• Written task: Transcribe every line of text in the records below verbatim, and omit the pictures from your answer.

··········

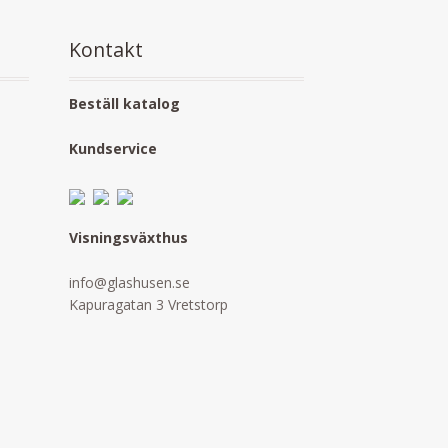
Kontakt
Beställ katalog
Kundservice
Visningsväxthus
info@glashusen.se
Kapuragatan 3 Vretstorp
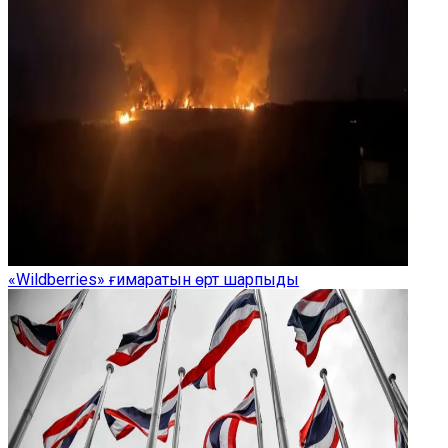
«Wildberries» ғимаратын өрт шарпыды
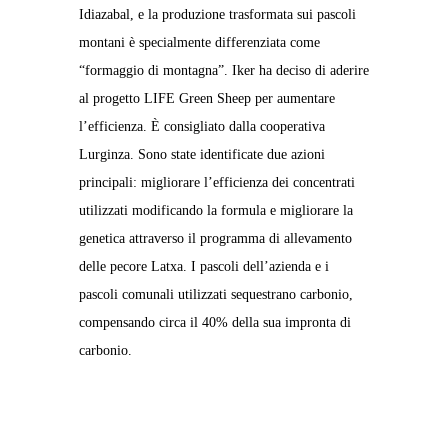
Idiazabal, e la produzione trasformata sui pascoli
montani è specialmente differenziata come
“formaggio di montagna”. Iker ha deciso di aderire
al progetto LIFE Green Sheep per aumentare
l’efficienza. È consigliato dalla cooperativa
Lurginza. Sono state identificate due azioni
principali: migliorare l’efficienza dei concentrati
utilizzati modificando la formula e migliorare la
genetica attraverso il programma di allevamento
delle pecore Latxa. I pascoli dell’azienda e i
pascoli comunali utilizzati sequestrano carbonio,
compensando circa il 40% della sua impronta di
carbonio.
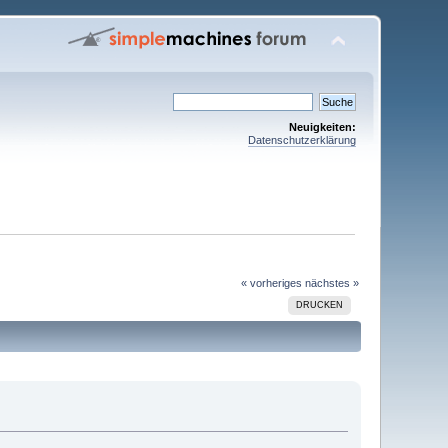
Neuigkeiten:
Datenschutzerklärung
« vorheriges
nächstes »
DRUCKEN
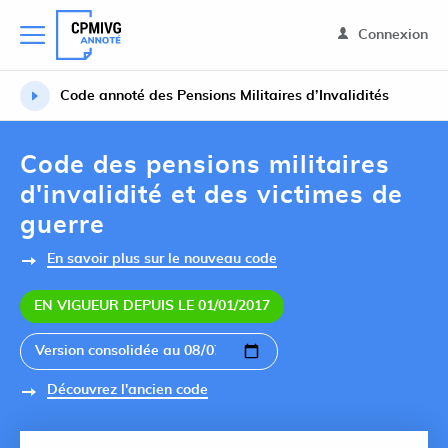
Connexion
Code annoté des Pensions Militaires d’Invalidités
Code des pensions militaires
d'invalidité et des victimes de
guerre
En savoir plus sur le nouveau code
EN VIGUEUR DEPUIS LE 01/01/2017
Découvrez l'ancien code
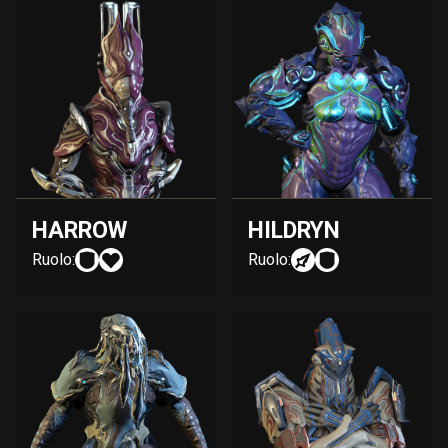
HARROW
HILDRYN
Ruolo:
Ruolo:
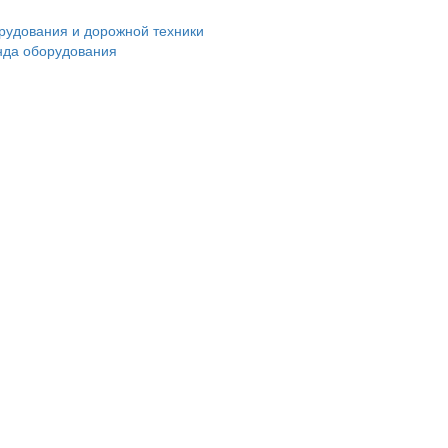
нда оборудования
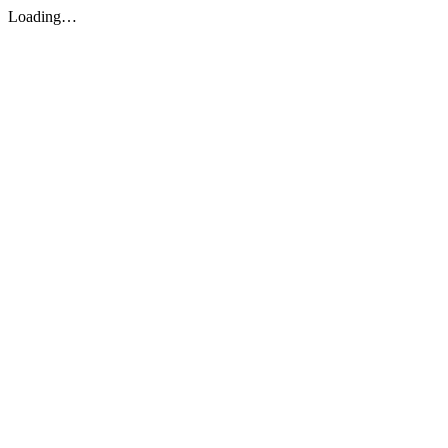
Loading…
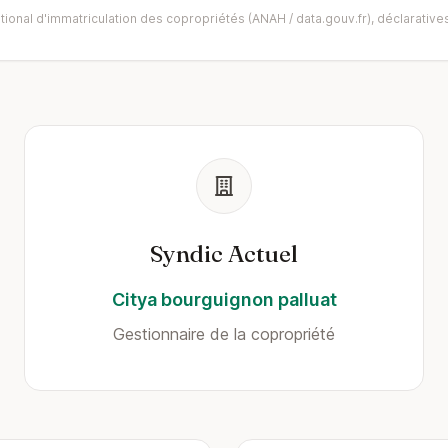
ional d'immatriculation des copropriétés (ANAH / data.gouv.fr), déclaratives
Syndic Actuel
Citya bourguignon palluat
Gestionnaire de la copropriété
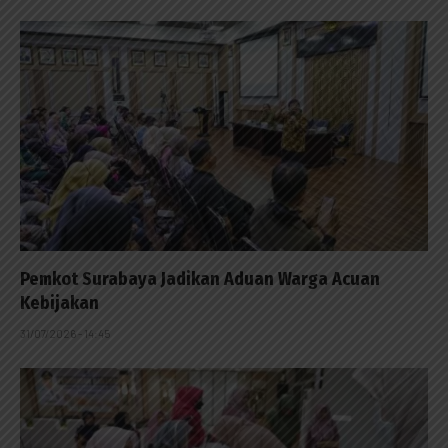
Pemkot Surabaya Jadikan Aduan Warga Acuan
Kebijakan
31/07/2026 - 14:45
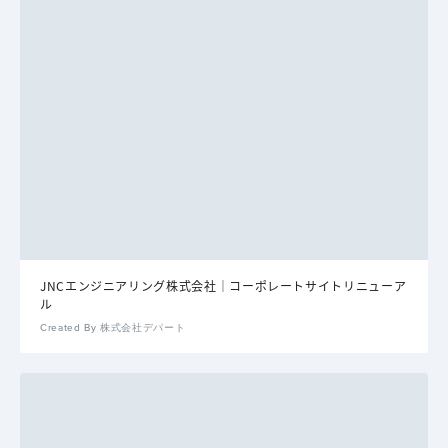
JNCエンジニアリング株式会社｜コーポレートサイトリニューア
ル
Created By 株式会社デパート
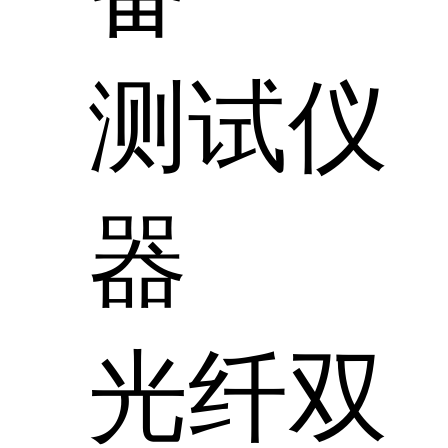
测试仪
器
光纤双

··········

• Reply:
Kontakt
Beställ katalog
Kundservice
Visningsväxthus
info@glashusen.se
Kapuragatan 3 Vretstorp
«Wildberries» ғимаратын өрт шарпыды
Idiazabal, e la produzione trasformata sui pascoli
montani è specialmente differenziata come
“formaggio di montagna”. Iker ha deciso di aderire
al progetto LIFE Green Sheep per aumentare
l’efficienza. È consigliato dalla cooperativa
Lurginza. Sono state identificate due azioni
principali: migliorare l’efficienza dei concentrati
utilizzati modificando la formula e migliorare la
genetica attraverso il programma di allevamento
delle pecore Latxa. I pascoli dell’azienda e i
pascoli comunali utilizzati sequestrano carbonio,
compensando circa il 40% della sua impronta di
carbonio.
Neuigkeiten:
Datenschutzerklärung
« vorheriges
nächstes »
DRUCKEN
Connexion
Code annoté des Pensions Militaires d’Invalidités
Code des pensions militaires
d'invalidité et des victimes de
guerre
En savoir plus sur le nouveau code
EN VIGUEUR DEPUIS LE 01/01/2017
Découvrez l'ancien code
HARROW
HILDRYN
Ruolo:
Ruolo:
нда оборудования
Loading…
ional d'immatriculation des copropriétés (ANAH / data.gouv.fr), déclaratives
Syndic Actuel
Citya bourguignon palluat
Gestionnaire de la copropriété
Pemkot Surabaya Jadikan Aduan Warga Acuan
Kebijakan
31/07/2026 - 14:45
JNCエンジニアリング株式会社｜コーポレートサイトリニューア
ル
Created By 株式会社デパート
测试仪
器
光纤双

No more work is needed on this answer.